I mentioned that it sounded more like this person was saying, “I SHOULD do…x or y.” Should is a 4-letter word in my book. It implies judgement, but who is standing there cracking the whip? Stop and think about it. Is SHOULD a law? When we say that we “should” do something, it implies not only judgement, but shame.

One person tonight hit it on the head. She said that there is shame for choosing one action over what we feel we “should” do. It dawned on me then that many of us unconsciously make the choice that is not in our best interest because that affirms that we are not worthy of living a healthy, stress-free, fulfilling life, or that we are innately “bad”.

We have somehow convinced ourselves (or been brought up to believe) that we are not worthy, or that we are bad, lazy, stupid, or any of those awful, self-deprecating words.

By setting up dynamics that affirm these subconscious beliefs, we reaffirm our own existence as we know it.

“Well, it must be true. Of course I am not worthy. I can’t even manage to lose 5 pounds. What an awful person I am.”

I used to find myself in this pattern a lot, but it takes a long time of being aware to finally see it. You have to become the observer of your own mind to see it.

You also need to learn to receive other people’s compliments. We deserve those compliments, no matter how much we feel deep down we don’t.

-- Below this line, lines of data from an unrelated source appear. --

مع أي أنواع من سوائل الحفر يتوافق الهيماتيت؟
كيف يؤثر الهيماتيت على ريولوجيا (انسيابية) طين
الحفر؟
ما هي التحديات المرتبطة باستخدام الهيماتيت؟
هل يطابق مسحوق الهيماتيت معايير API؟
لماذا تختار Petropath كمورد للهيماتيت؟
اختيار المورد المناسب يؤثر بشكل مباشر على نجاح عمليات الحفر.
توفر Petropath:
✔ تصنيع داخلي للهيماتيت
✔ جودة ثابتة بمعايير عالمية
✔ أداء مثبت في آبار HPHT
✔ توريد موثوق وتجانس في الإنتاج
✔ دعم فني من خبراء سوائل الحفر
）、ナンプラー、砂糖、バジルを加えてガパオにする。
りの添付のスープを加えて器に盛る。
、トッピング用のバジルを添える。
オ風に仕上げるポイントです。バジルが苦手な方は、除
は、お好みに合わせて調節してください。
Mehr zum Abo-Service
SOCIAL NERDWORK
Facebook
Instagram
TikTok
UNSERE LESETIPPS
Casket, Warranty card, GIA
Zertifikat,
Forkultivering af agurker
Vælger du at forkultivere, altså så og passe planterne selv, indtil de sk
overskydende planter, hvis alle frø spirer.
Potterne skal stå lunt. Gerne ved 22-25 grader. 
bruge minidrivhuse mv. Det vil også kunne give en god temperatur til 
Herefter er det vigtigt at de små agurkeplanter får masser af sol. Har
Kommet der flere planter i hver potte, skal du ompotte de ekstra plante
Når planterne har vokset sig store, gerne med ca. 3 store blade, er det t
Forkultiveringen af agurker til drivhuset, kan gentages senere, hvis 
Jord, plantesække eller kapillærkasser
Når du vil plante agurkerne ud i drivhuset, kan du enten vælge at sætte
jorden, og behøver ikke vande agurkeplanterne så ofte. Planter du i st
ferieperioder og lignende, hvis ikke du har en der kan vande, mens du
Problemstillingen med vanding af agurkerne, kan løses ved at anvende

Listen to the positive affirmations that others offer you, and be aware of your internal dialogue in response to those affirmations. Do you deny them? DON’T. It’s like receiving a heart-felt gift that is perfectly suited for you, and throwing it back in the other person’s face.

If someone says you look radiant, then you DO.

If someone says you have a beautiful laugh, then you DO.

Beauty is in the eye of the beholder. When someone acts as your mirror and reflects back all the beauty in yourself they see, that is a gift to be savored.

One of my dance teachers told me that, “The greatest gift is to be seen.” 

Being seen includes being able to see yourself through other people’s eyes. To let go of self-judgement and truly believe the positive things you hear about yourself, is life altering. It tears apart the negative, self-limiting patterns of your life you have used to re-affirm what you felt deep down to be true.

In the place of this demolished image of yourself, you now have the opportunity to affirm your true beauty. As you allow yourself to be seen more, you will find yourself appreciating the beauty in others, which will translate to appreciating your beauty more as well. It’s a beautiful process, and you are a beautiful person worthy of the love you desire.